Lennard Haven Sciascia (36) was sent back to New Zealand — the country he left with his mother and siblings as an 8-year-old — in 2020, after spending more than six years behind bars for defensive homicide in Victoria.
Justice Kevin Bell, at Sciascia’s 2014 sentencing in the Supreme Court of Victoria, said the defendant’s rehabilitative prospects were strong.
"You are not a significant continuing risk to society in my view," he said.
But Sciascia, who left a girlfriend and two children behind in Australia, appeared in the Dunedin District Court this week where he was jailed for four months for two assaults against his new partner.
The attacks, which occurred during a week in November last year, involved a push and a punch in the face, as well as a blow to a bystander who tried to intervene.
The court heard he had also been convicted for offences against the woman in 2021 and there had been repeated police family-violence call-outs to their home.
"I’m very aware of your capability of delivering very significant violence indeed," Judge David Robinson said, referring to Sciascia’s crimes in Australia.
The defendant left school aged 15 and worked as a shearer and trawler fisherman until 2012 when he suffered a neck injury while on a boat.
The Australian court heard that six months before the killing Sciascia began smoking methamphetamine and habitually stayed up for four days without sleep.
On October 14, 2012, the defendant and a friend conducted a "run through" of 20-year-old Troy Hocking’s home, taking electronics and jewellery to cover a debt he owed.
That incident sparked Mr Hocking and two mates to seek retribution, turning up at a property wielding a baseball bat, hammer, cricket bat and fence paling.
As Sciascia and his associates fled the scene, a car driven by their rivals rammed them as they took off.

"I ain’t got a gun but I’ll be there," Mr Hocking told Sciascia.
On the way to the scheduled showdown, however, the groups fatefully crossed paths.
Sciascia confronted Mr Hocking with two bullets in his mouth "like boar’s teeth" before pulling out a .22 pistol and holding it to the victim’s head.
"You ain’t got the guts to pull the trigger," Mr Hocking said.

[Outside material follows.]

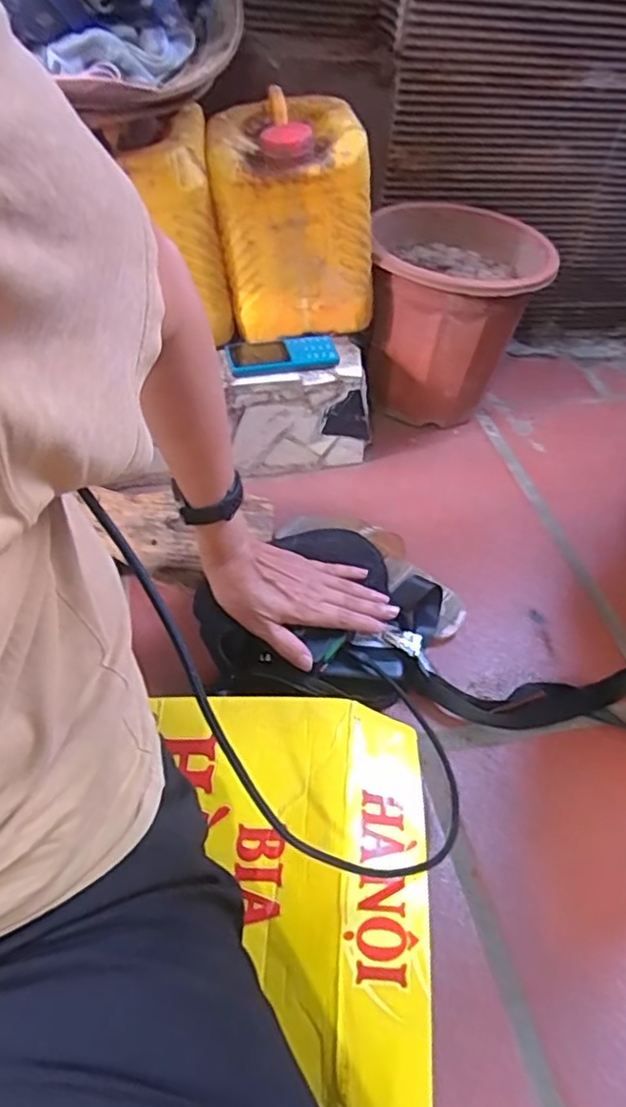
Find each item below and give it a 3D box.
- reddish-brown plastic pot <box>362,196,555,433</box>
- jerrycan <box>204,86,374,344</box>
[{"bbox_3d":[0.178,-0.307,0.888,0.210,0.232,0.231,4,45,-4],"label":"reddish-brown plastic pot"},{"bbox_3d":[-0.035,-0.397,0.766,0.184,0.206,0.190,-8,47,-15],"label":"jerrycan"}]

Sciascia stepped back and shot him in the chest.
"He never for a second believed that you would shoot him and the action that you took was grossly disproportionate to the fears that you had for your own safety," Justice Bell said.
Before his arrest, Sciascia hid the firearm, tried to create an alibi and washed the gunshot residue from his clothes.
When his associates discussed Mr Hocking possibly dying, he said, "f ... him, he should have paid his bill".
Sciascia’s then-partner told the court he was a "great father" — except when using meth.
At his Dunedin sentencing Judge David Robinson said the defendant had been putting undue pressure on his new girlfriend to support him and they had agreed to counselling.
He imposed release conditions which barred the couple from living together but allowed contact from 7am to 7pm.
Sciascia was released this week because of the time he had spent on remand.
Judge Robinson refused an Otago Daily Times application to photograph Sciascia because the recent charges were "minor in the grand scheme of things".
What is defensive homicide?
- The charge under Australia’s Crimes Act does not have an equivalent in New Zealand.
- It covers instances when someone kills in the belief that it was necessary to do so in order to defend themselves from the infliction of death or really serious injury, but in circumstances where they did not have reasonable grounds for that belief.
- If the defendant is found to not genuinely believe they acted in self-defence, the crime is murder.
- The charge carries a maximum penalty of 20 years’ imprisonment.